续写下面介绍《地狱来鸿》一书的文章，从其最后一句之后接着写。

* [阅读文本]

════

反觇的智慧
鲁益师在1941年写作本书正值年富力壮之时,当时全欧笼罩在战争阴影之下,鲁益师以初信的英格兰年轻人阿蛮为对象,描述在当时处境下他所经历的灵性挣扎,反映出许许多多人的共同经历,引起广泛的共鸣。
本书最特别之处,是使用别出心裁的反讽文学手法,以“大鬼”(Screwtape,大榔头)与“小鬼”(Wormwood,蠹木)为正面角色,因此书名The Screwtape Letters,旧译为《地狱来鸿》,或者《魔鬼书信》。书中大鬼指导小鬼多方攻击这位年轻人,在他从未信走向初信的路上,百般阻挠,引诱他离弃信仰而走向罪恶之路。在他面对战争以及其他种种压力时,魔鬼不但利用与其同住的母亲成为嫌隙来源,而且在其上教会、恋爱与从军过程,都成为魔鬼下手的好机会,使其面对离弃信仰的诱惑。此外,在大小鬼之间又有许多间隙,大鬼经常责备小鬼,而小鬼时常埋怨大鬼,二鬼之间是既合作又竞争的关系,因为地狱的规则就是牺牲别人而自己高升。

════

* [所给资料]
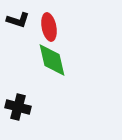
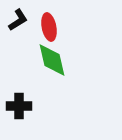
black L-shape: rotated 50 degrees counterclockwise
black cross: moved 1 px right, 1 px up; rotated 15 degrees counterclockwise
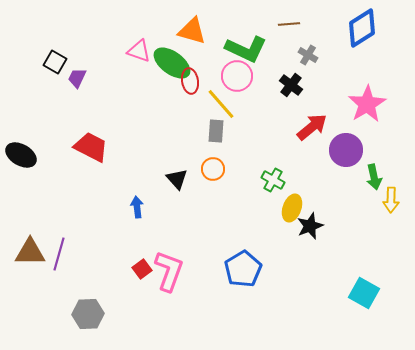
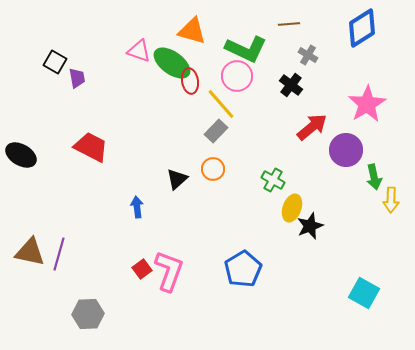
purple trapezoid: rotated 145 degrees clockwise
gray rectangle: rotated 40 degrees clockwise
black triangle: rotated 30 degrees clockwise
brown triangle: rotated 12 degrees clockwise
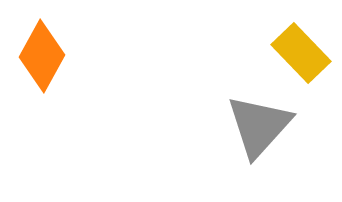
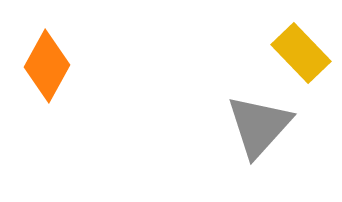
orange diamond: moved 5 px right, 10 px down
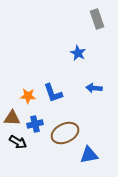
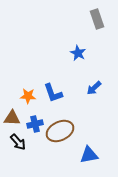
blue arrow: rotated 49 degrees counterclockwise
brown ellipse: moved 5 px left, 2 px up
black arrow: rotated 18 degrees clockwise
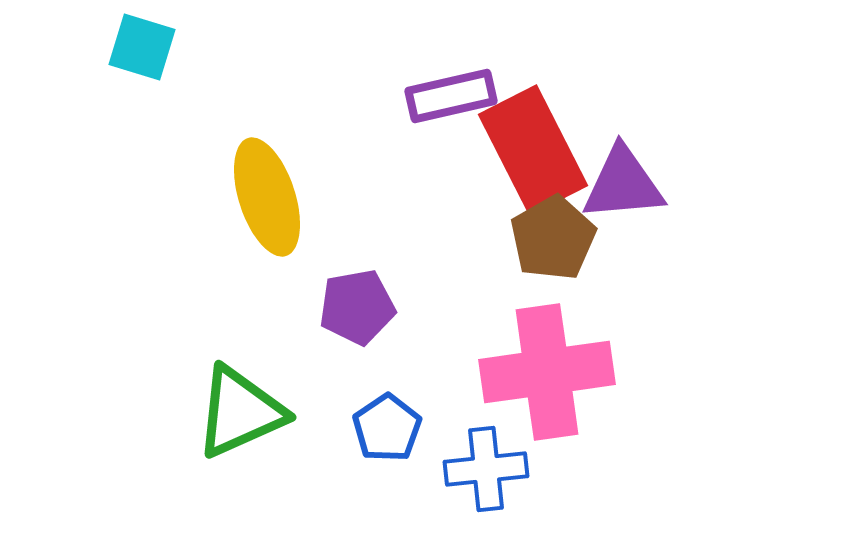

════

* [任务解答]
书中呈现出来的世界,是一个是非、善恶、正邪、上下颠倒的世界。其中的 “敌人”就是魔鬼为之战惊的“上帝”,而“父家”却是魔鬼所熟悉的“地狱”。魔鬼喜欢看到安逸,因为安逸能够使人松懈堕落;魔鬼不喜欢看到苦难,因为苦难破坏人对尘世的眷恋,而提醒了灵性世界的重要,使人警醒向上。魔鬼顺应人性促使人沉迷物欲,利用爱好新奇的心理,以时尚流行取代是非对错,以追求满足欲望来升高欲望,使人以物质为真实,灵性为主观,最后就是要人以尘世为永恒,世界就是归宿。
魔鬼经常使用“似是而非”的伎俩,比如在与喜笑有关的四种表情当中,反对健康的“喜乐”,利用令人松弛的“愉悦”,以“说笑”的幽默藏污纳垢,借似乎无意的“戏谑”进行嘲弄攻击。魔鬼也利用人的恐惧,以过分的谨慎增进恐惧,使其盲目地过度防卫,由怕转而生恨,引发憎恨。模糊是非对错的手法亦可破坏婚姻,比如美化恋爱,朦胧两性关系,误导人对美的品味,使其“爱”“欲”混杂,又提供各种看似正当的理由作为两性之间的诱惑。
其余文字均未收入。